Na Folha: Alcir Pécora, da Unicamp, é mais cético. “‘Jovens escritores’ não é categoria literária, mas de mercado: algo símile a se apresentar uma nova linha de um produto em série e se pretender que ela seja uma revolução no conceito do produto de sempre.”
Fim da discussão.
Pingback: Folha de S.Paulo - Blogs - Como se escolhe um escritor: a seleção do Sesc para a Bienal | A Biblioteca de Raquel
Escritor brasileiro relativamente moderno, que fez uma obra muitíssimo competente com seu MEMÓRIAS DE UM DIABO DE GARRAFA, é Alexandre Raposo, mas dele eu NUNCA escuto falar, infelizmente… Um cara desse merecia livre acesso às prensas das editoras.
Concordo plenamente.
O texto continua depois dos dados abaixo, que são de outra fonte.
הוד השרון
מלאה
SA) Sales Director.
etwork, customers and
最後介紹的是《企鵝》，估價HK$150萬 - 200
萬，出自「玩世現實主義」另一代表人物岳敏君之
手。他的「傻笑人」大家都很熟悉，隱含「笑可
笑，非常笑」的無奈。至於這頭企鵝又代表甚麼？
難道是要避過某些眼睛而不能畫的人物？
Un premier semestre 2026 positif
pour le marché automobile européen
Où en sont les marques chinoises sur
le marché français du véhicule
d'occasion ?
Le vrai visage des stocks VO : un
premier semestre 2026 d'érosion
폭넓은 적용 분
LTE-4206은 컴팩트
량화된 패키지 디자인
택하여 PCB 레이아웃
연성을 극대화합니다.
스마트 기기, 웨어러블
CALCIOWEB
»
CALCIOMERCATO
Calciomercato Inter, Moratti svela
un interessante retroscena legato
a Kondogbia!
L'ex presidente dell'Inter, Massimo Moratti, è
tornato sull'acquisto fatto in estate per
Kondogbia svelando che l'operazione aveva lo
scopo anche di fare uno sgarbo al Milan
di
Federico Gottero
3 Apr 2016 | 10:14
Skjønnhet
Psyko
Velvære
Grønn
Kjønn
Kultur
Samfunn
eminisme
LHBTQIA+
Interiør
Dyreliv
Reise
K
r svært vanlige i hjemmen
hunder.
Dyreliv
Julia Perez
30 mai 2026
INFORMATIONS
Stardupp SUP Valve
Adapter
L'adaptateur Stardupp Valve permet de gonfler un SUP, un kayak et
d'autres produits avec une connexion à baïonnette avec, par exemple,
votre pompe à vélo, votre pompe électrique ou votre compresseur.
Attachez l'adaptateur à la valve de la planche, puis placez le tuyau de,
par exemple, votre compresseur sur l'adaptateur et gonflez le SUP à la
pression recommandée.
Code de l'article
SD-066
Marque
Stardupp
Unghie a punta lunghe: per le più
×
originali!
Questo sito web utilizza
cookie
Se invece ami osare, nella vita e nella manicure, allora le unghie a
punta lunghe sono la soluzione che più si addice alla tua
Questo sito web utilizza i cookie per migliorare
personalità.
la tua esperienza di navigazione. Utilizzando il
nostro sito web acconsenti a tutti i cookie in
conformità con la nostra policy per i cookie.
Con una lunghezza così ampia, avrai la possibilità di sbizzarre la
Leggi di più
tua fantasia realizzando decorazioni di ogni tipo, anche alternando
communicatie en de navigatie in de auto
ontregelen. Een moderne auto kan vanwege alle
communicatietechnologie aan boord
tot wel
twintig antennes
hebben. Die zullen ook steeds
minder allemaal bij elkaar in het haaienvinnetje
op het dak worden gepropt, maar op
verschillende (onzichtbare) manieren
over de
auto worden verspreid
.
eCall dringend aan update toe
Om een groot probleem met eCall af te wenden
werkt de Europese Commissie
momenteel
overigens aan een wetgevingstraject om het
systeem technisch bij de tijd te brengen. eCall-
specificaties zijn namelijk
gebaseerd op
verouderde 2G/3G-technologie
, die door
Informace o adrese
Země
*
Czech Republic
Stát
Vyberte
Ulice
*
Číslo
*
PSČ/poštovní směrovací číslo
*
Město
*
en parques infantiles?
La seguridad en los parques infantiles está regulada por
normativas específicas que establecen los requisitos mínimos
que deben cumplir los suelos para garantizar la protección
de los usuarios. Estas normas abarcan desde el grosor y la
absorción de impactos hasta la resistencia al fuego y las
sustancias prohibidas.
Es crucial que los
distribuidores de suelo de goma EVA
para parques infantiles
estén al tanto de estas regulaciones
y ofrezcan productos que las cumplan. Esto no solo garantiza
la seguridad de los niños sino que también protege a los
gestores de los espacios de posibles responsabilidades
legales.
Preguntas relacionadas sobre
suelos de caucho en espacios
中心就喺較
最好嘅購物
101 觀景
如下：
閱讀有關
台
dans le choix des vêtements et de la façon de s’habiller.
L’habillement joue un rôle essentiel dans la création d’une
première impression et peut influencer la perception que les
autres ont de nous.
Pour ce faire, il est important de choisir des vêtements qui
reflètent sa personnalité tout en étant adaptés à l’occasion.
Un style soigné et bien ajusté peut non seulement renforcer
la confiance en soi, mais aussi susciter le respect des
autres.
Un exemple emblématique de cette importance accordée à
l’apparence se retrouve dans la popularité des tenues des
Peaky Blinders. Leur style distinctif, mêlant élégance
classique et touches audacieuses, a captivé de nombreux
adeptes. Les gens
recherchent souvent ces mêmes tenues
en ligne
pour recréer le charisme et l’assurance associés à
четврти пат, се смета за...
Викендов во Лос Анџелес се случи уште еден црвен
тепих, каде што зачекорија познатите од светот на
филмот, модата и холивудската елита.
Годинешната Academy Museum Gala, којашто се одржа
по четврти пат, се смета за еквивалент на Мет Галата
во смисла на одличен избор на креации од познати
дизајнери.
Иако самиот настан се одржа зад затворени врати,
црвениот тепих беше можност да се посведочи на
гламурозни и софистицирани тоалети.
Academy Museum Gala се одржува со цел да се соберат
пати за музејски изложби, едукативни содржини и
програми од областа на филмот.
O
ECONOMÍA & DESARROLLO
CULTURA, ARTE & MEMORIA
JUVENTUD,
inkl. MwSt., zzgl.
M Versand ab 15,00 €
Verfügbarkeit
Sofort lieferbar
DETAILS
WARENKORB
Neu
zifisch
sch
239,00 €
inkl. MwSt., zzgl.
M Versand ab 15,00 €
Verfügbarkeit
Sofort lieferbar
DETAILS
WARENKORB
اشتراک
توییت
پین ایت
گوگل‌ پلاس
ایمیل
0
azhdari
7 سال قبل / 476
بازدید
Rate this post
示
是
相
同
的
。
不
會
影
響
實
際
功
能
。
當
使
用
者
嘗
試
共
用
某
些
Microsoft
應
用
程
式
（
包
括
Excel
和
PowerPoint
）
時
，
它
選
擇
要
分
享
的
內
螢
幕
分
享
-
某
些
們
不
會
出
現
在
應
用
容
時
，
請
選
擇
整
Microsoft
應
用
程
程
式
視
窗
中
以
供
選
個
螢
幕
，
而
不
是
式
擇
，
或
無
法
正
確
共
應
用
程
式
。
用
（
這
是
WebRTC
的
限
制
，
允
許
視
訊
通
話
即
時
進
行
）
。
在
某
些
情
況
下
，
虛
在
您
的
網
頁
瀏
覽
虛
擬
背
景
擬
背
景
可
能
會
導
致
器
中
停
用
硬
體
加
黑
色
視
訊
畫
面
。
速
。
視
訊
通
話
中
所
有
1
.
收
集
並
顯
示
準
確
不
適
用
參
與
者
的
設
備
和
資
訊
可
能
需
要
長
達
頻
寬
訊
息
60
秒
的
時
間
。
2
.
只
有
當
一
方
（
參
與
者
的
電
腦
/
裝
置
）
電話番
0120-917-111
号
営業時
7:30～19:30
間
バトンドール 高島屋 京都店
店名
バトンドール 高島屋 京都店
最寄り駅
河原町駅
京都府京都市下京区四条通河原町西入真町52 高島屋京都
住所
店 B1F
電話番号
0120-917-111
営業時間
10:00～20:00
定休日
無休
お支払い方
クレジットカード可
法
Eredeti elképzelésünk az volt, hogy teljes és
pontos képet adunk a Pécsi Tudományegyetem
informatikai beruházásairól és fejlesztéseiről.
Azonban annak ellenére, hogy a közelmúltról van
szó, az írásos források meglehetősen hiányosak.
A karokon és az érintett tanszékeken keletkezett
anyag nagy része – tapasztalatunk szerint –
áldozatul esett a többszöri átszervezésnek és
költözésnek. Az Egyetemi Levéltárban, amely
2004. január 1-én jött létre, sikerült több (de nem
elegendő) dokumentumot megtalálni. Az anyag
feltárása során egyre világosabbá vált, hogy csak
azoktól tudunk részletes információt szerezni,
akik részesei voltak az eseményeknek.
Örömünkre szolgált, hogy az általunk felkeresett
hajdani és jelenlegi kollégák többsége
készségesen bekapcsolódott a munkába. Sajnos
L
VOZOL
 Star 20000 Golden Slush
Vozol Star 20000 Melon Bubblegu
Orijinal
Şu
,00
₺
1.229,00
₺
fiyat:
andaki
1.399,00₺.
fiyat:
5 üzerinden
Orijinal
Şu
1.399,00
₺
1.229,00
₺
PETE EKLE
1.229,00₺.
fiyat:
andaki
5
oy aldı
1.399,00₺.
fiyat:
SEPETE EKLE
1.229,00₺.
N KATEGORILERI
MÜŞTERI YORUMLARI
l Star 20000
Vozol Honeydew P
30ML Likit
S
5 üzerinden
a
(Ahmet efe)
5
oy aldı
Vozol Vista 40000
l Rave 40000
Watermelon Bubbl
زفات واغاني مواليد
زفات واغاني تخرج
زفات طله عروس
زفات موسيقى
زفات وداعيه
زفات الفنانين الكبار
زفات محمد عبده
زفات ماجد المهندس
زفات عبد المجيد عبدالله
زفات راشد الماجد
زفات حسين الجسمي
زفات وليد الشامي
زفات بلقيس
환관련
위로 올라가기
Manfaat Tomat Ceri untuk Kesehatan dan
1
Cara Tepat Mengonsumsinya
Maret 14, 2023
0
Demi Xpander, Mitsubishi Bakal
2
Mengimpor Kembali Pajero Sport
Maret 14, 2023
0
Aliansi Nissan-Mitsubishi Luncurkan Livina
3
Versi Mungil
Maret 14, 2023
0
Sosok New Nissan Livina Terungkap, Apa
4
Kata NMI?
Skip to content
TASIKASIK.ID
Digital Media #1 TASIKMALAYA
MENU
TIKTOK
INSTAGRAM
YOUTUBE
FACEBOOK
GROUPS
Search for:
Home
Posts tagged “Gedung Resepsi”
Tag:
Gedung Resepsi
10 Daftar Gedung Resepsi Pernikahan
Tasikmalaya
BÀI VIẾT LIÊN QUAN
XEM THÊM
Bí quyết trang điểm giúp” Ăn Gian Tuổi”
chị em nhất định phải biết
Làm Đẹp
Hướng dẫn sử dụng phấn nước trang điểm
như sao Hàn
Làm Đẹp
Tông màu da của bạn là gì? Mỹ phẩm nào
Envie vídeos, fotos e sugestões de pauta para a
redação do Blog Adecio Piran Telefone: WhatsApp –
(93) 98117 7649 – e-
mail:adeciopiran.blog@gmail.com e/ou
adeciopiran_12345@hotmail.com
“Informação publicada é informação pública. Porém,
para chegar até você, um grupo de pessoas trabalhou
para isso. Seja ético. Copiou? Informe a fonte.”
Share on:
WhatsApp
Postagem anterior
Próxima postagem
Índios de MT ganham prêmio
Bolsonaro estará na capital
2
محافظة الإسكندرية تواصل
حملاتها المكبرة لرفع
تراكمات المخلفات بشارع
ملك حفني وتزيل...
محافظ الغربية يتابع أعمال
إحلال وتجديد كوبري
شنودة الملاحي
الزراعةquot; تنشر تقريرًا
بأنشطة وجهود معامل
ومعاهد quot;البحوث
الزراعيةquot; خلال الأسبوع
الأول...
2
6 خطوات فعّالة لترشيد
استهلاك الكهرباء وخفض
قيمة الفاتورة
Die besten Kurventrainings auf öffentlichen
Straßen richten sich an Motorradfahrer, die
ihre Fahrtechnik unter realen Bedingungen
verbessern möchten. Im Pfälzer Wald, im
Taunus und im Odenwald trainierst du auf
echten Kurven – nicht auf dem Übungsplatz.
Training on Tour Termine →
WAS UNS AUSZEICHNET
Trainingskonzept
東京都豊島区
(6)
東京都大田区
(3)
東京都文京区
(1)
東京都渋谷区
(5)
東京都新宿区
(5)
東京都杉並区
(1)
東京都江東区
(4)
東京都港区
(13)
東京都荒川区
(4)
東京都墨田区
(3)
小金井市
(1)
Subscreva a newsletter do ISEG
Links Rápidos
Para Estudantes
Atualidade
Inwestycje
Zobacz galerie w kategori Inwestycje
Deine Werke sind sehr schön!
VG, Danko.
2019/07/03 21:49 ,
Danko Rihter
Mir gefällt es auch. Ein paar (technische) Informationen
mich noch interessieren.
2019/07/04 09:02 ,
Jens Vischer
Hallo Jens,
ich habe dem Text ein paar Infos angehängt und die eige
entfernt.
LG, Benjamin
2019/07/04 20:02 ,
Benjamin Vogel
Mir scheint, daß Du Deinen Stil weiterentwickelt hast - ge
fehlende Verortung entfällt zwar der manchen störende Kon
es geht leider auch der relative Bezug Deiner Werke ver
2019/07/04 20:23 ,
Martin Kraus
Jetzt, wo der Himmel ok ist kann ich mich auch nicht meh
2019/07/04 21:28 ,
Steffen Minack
Nao só o diabo na garrafa, mas os outros livros do raposo merecem atencao.
Para entrar no mérito dos textos:
http://espanadores.blogspot.com.br/2012/07/granta-os-melhores-jovens-escritores.html
Mau sinal! Nos três primeiros resumos já encontrei menção a “lembranças descontinuadas”, a “narrativas fantásticas paralelas” e “misturas vozes narrativas”. Acho que isso tudo é disfarce para ocultar uma má capacidade de redação. O sujeito não tem a manha de escrever com coerência e fluência ao mesmo tempo, daí descamba para esses pretensos maneirismos literários. Conta a história, pô! Vá do ponto A para o B e pronto!
Esse mimimi chato entre “gênios” literários me fez lembrar do homem mais chato de todos os tempos, que agora — Deus meu! — está na tentativa ou já perpetrou mais um livro: HUMBERTO GESSINGER. Esse sujeito é o artista mais sensível e inspirado nascido neste humilde planeta — isso, é claro, na opinião dele mesmo. Nem a própria Mamãe Gessinger deve aguentar os escritos do filho “genial”.
Jurava que é o João Gilberto.
Estou concentrado na chatice literária. Na chatice musical o João Gilberto é faixa-preta 10º dan…
Já vi um indivíduo afirmar que HG é muito melhor que Renato Russo. Bom, liberdade de expressão tem dessas.
Não dá para culpar os autores pela indiferença do público. Fico meio de saco cheio com essa história de desqualificar um trabalho porque “só interessa para quem frequenta a Vila Madalena”. É um território à parte, como Higienópolis? A choradeira no twitter é um saco, eu nem me aventuro lá. Mas se o trabalho for bom, dane-se.
Quando os autores acham importante ficar discutindo com detratores e amigos no Twitter, acho que eles têm culpa pela indiferença do público, sim.
Até onde vi, só um autor ficou discutindo com seus detratores. E, mesmo que tenham sido dois ou três, não acho que os outros devam pagar por essa bola fora. Tem gente boa e sensata ali.
“Pagar”? Tá louco? E alguém foi condenado, por acaso?
Você entendeu, garoto. Melhor não tentar levar a conversa para outro rumo.
Eu só acho que desse jeito acaba se construindo uma oposição falsa, entre selecionados e excluídos. E a galera acaba achando que tem que tomar partido.